Source text:
-- -- --

From: Peter Olcott on 5 Apr 2010 16:35

"Joseph M. Newcomer" <newcomer(a)flounder.com> wrote in
message news:ro9kr5lk8kad3anflhhcj0iecrvosf381n(a)4ax.com...
> See below...
> On Sat, 3 Apr 2010 18:27:00 -0500, "Peter Olcott"
> <NoSpam(a)OCR4Screen.com> wrote:
>

>>I like to fully understand the underlying infrastructure
>>before I am fully confident of a design. For example, I
>>now
>>know the underlying details of exactly how SQLite can
>>fully
>>recover from a power loss. Pretty simple stuff really.
> *****
> Ask if it is a fully-transacted database and wht recover
> techniques are implmemented in
> it. Talk to a a MySQL expert. Look into what a rollback
> of a transaction means. These
> are specified for most database (my experience in looking
> at these predates MySQL, so I
> don't know what it does; I haven't looked at this
> technology since 1985 or 1986)
>
> That's all the understaning you need. Intellectual
> cuiriosity my suggest that you
> understand how they implement this, but such understanding
> is not critical to the decision
> process.

-- -- --

Study questions:
**A.** In the forum post, which database does Peter Olcott say he now understands can fully recover from a power loss?
**B.** Identify every line of the records that contains the word "Jonathon", and copy each of those lines.
The forum post and the records have no connection to each other.

-- -- --

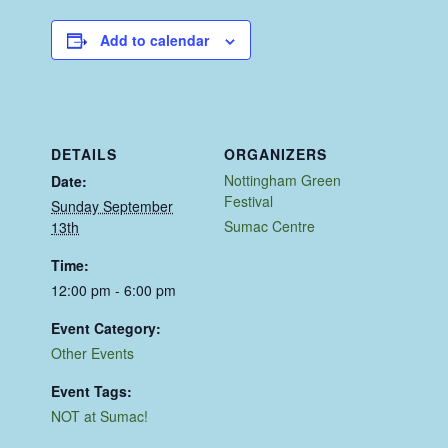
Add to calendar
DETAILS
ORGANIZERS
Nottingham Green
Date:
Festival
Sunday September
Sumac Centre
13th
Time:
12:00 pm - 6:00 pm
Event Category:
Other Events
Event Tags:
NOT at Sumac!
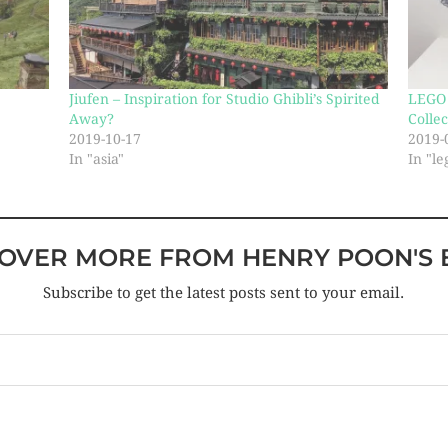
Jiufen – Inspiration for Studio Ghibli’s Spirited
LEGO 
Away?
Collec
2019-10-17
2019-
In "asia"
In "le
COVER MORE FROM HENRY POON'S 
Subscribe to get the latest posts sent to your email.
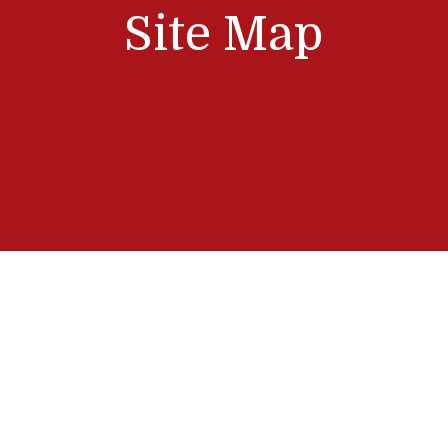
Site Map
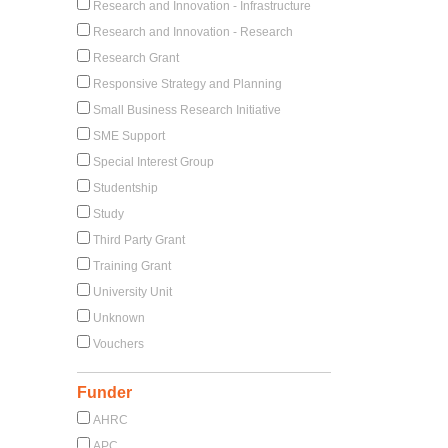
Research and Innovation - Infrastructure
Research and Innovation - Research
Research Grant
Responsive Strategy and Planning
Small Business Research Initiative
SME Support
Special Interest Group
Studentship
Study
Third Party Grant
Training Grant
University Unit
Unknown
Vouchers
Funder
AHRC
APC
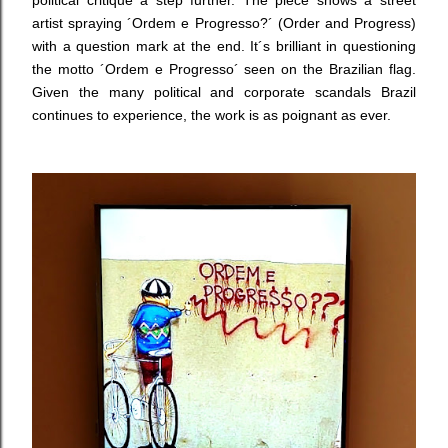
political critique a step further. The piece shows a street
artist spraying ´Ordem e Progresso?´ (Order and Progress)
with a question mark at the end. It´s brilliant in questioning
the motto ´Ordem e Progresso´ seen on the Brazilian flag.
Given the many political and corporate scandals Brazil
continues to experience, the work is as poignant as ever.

-- -- --

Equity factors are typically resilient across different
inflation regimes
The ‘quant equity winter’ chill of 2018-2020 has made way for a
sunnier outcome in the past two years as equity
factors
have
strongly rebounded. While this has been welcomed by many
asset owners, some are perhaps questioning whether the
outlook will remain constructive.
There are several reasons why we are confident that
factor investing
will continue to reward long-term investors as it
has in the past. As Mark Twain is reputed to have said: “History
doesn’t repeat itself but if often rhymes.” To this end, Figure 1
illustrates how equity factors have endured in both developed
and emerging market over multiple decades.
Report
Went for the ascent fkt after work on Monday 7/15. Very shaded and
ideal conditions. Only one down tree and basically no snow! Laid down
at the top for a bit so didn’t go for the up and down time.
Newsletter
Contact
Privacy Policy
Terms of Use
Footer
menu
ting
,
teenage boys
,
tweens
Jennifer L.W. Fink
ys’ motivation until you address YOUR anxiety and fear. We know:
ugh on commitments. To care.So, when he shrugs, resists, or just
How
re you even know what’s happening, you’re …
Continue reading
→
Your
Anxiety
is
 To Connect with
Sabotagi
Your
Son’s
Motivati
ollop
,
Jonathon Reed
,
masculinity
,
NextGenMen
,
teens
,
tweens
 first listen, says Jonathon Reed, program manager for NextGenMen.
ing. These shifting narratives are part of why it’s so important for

-- -- --

Responses per task:
**A.** SQLite

**B.**
Jonathon Reed
 first listen, says Jonathon Reed, program manager for NextGenMen.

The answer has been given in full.